━━━━━ Records supplied ━━━━━

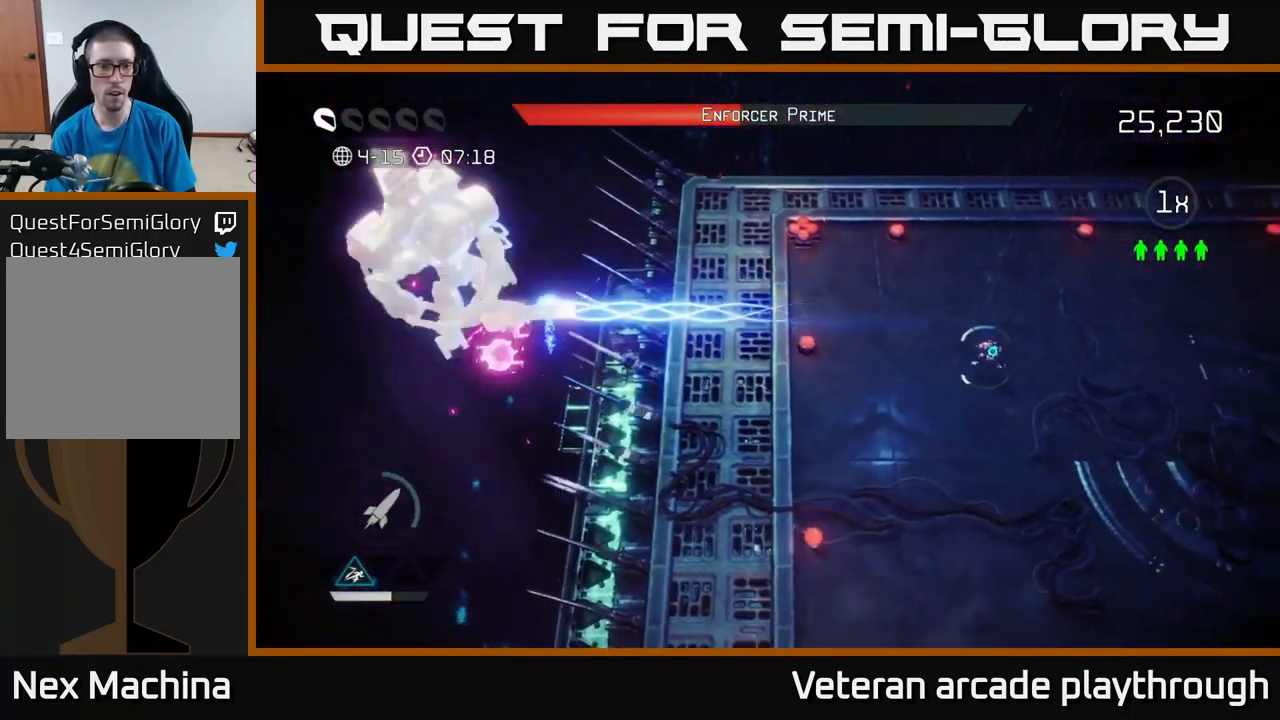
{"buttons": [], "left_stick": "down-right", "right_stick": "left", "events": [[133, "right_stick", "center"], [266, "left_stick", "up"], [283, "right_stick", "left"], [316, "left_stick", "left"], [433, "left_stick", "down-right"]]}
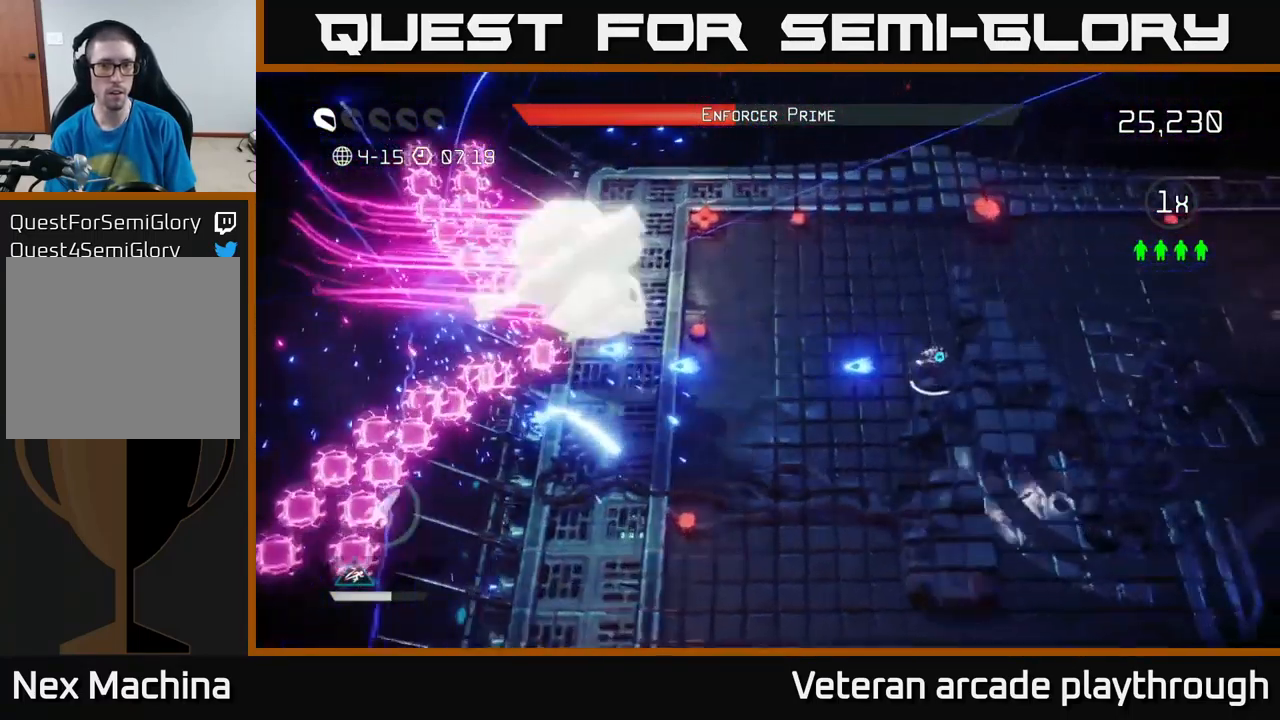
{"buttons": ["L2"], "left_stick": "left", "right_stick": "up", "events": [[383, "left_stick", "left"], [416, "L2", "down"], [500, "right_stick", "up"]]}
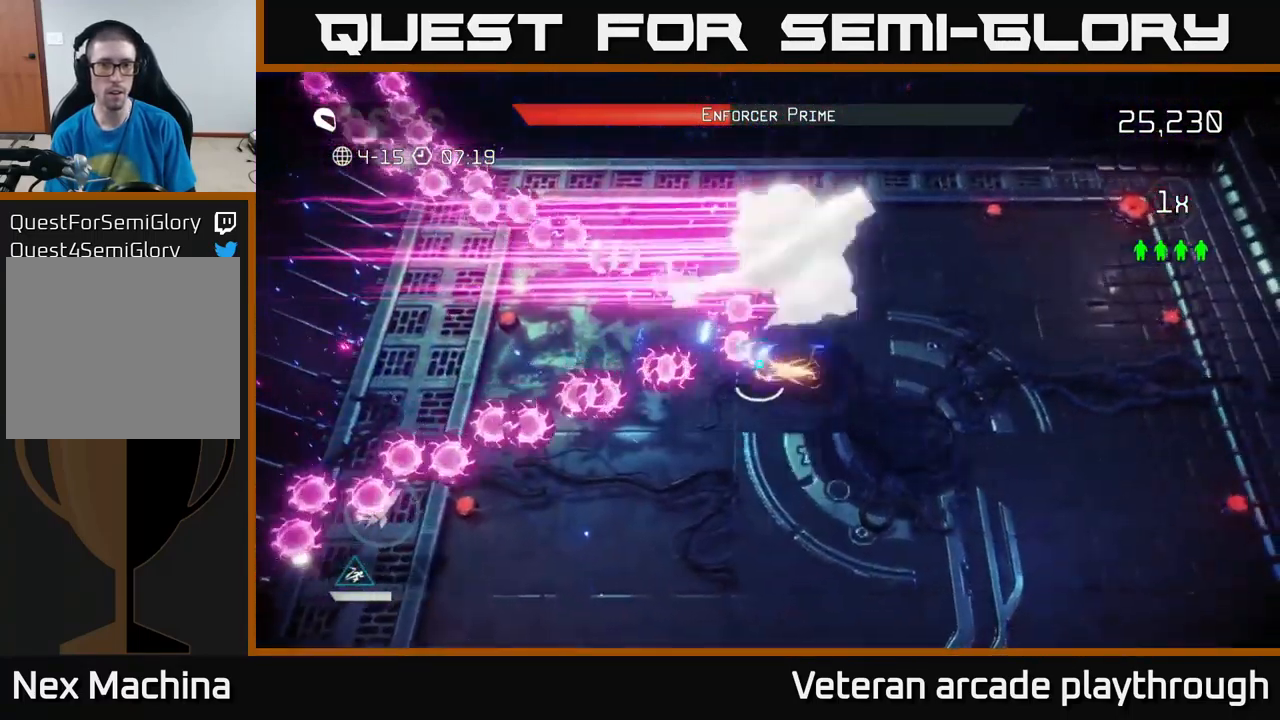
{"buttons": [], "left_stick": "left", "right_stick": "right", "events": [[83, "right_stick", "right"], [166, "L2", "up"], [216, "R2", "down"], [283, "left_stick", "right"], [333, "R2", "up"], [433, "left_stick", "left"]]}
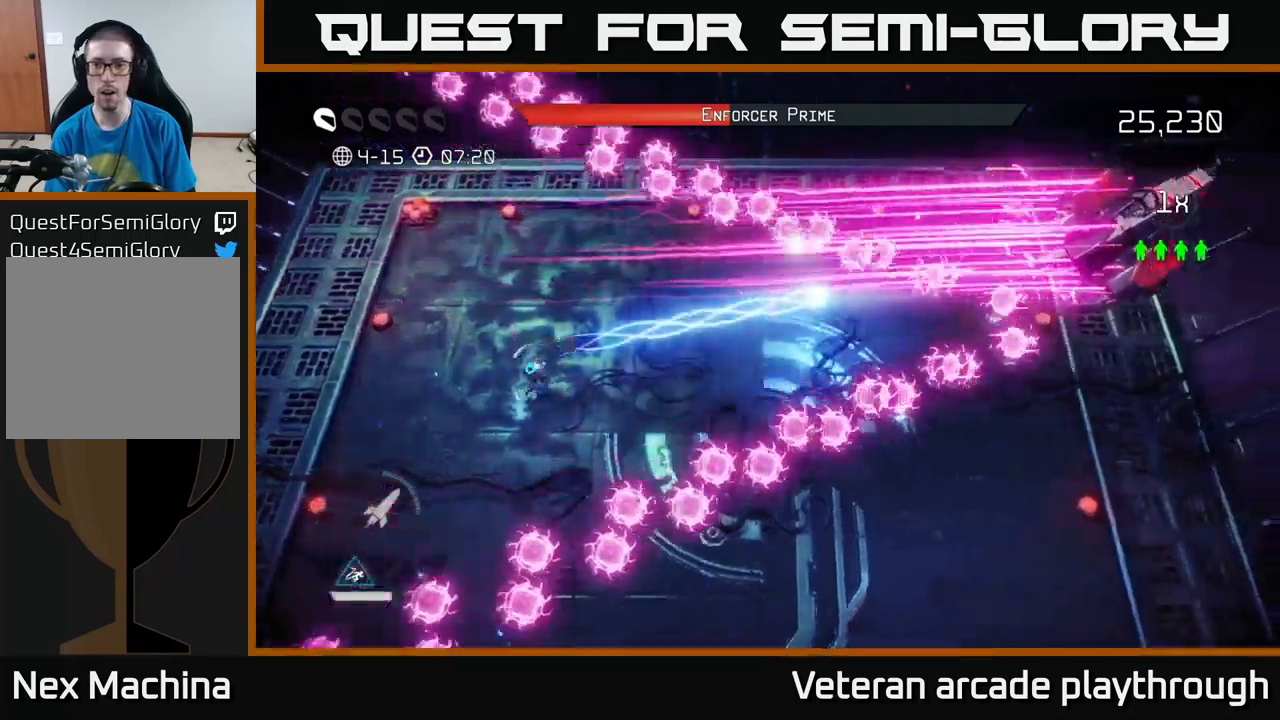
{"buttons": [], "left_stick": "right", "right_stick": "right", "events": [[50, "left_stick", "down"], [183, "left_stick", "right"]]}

━━━━━
━━━━━ Records supplied ━━━━━

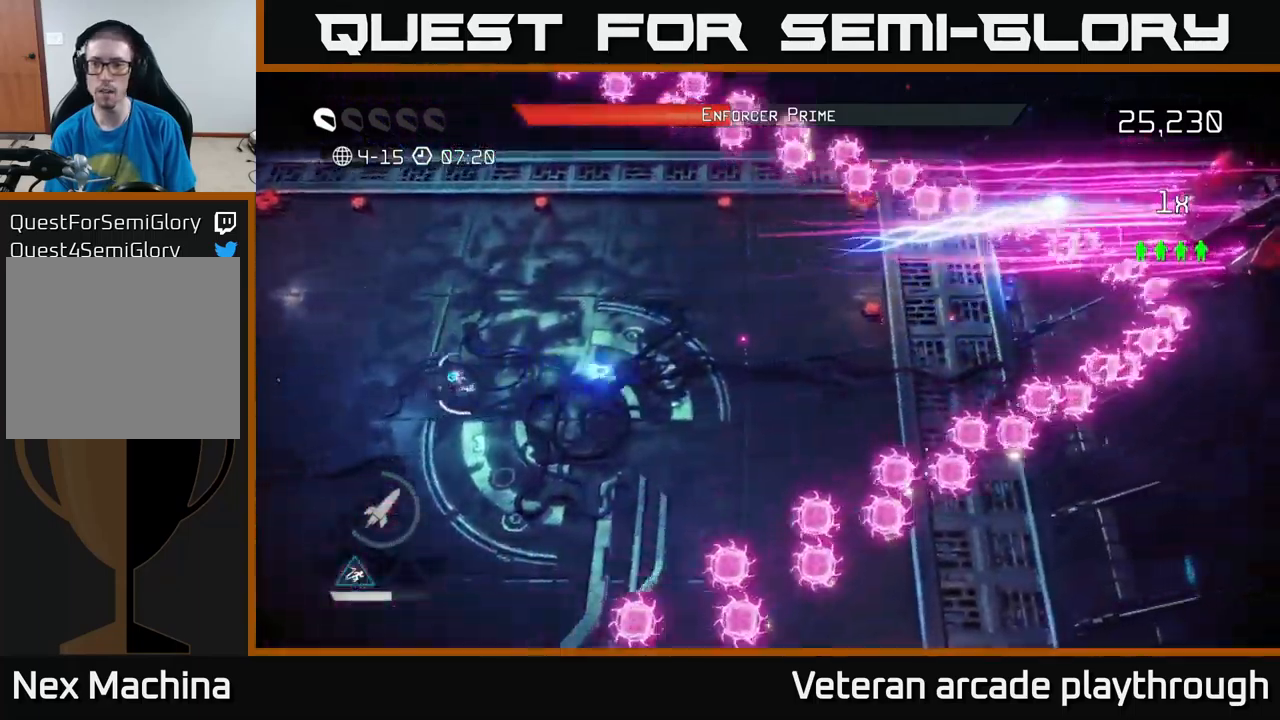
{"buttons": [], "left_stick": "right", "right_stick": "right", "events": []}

━━━━━
━━━━━ Records supplied ━━━━━

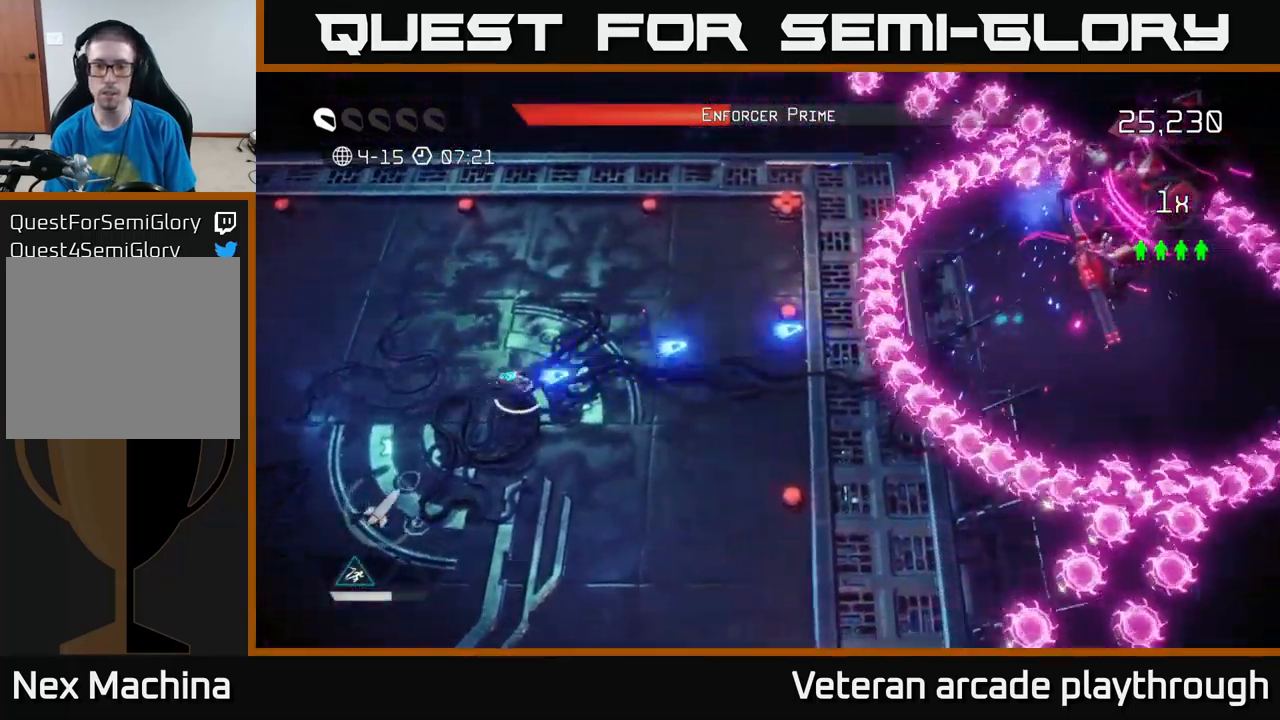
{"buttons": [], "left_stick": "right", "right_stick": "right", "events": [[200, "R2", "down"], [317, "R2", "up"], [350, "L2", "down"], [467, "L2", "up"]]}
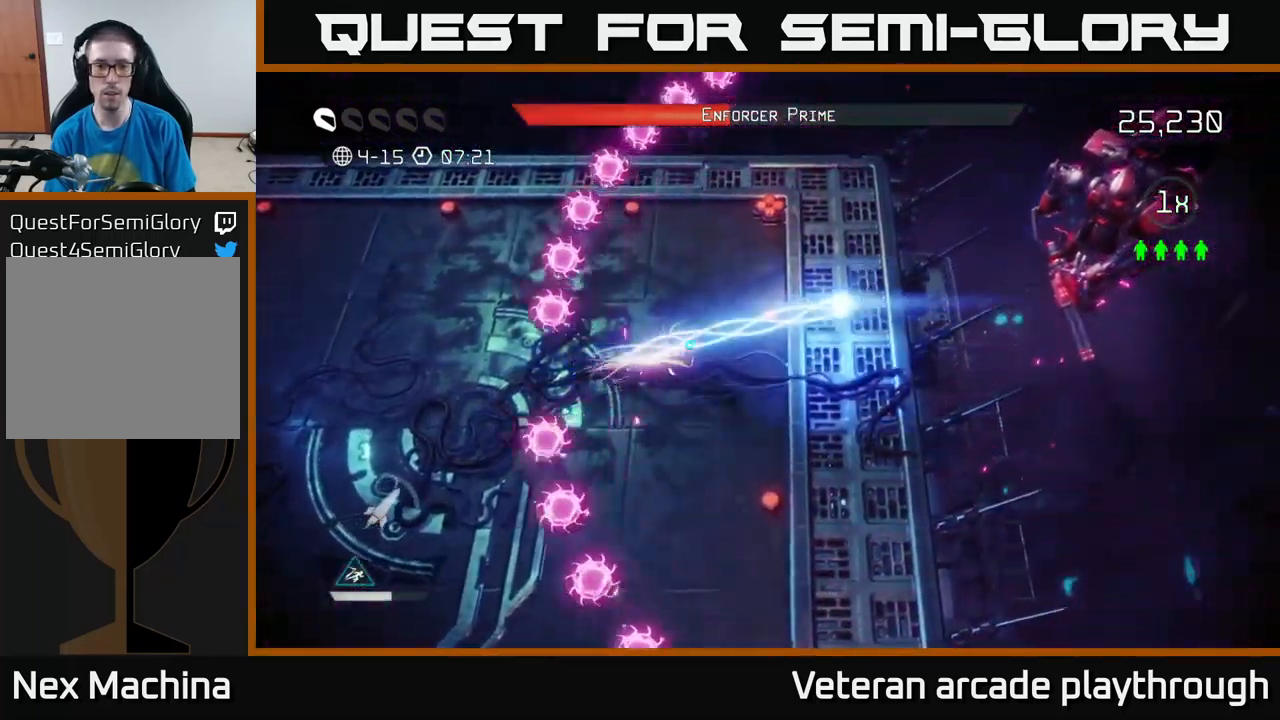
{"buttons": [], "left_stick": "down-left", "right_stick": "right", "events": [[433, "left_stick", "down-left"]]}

━━━━━

__Exercise aim__:
Throughout the listing above, how many lines hold the word "down"? Answer with only the number.

__The completed task__:
6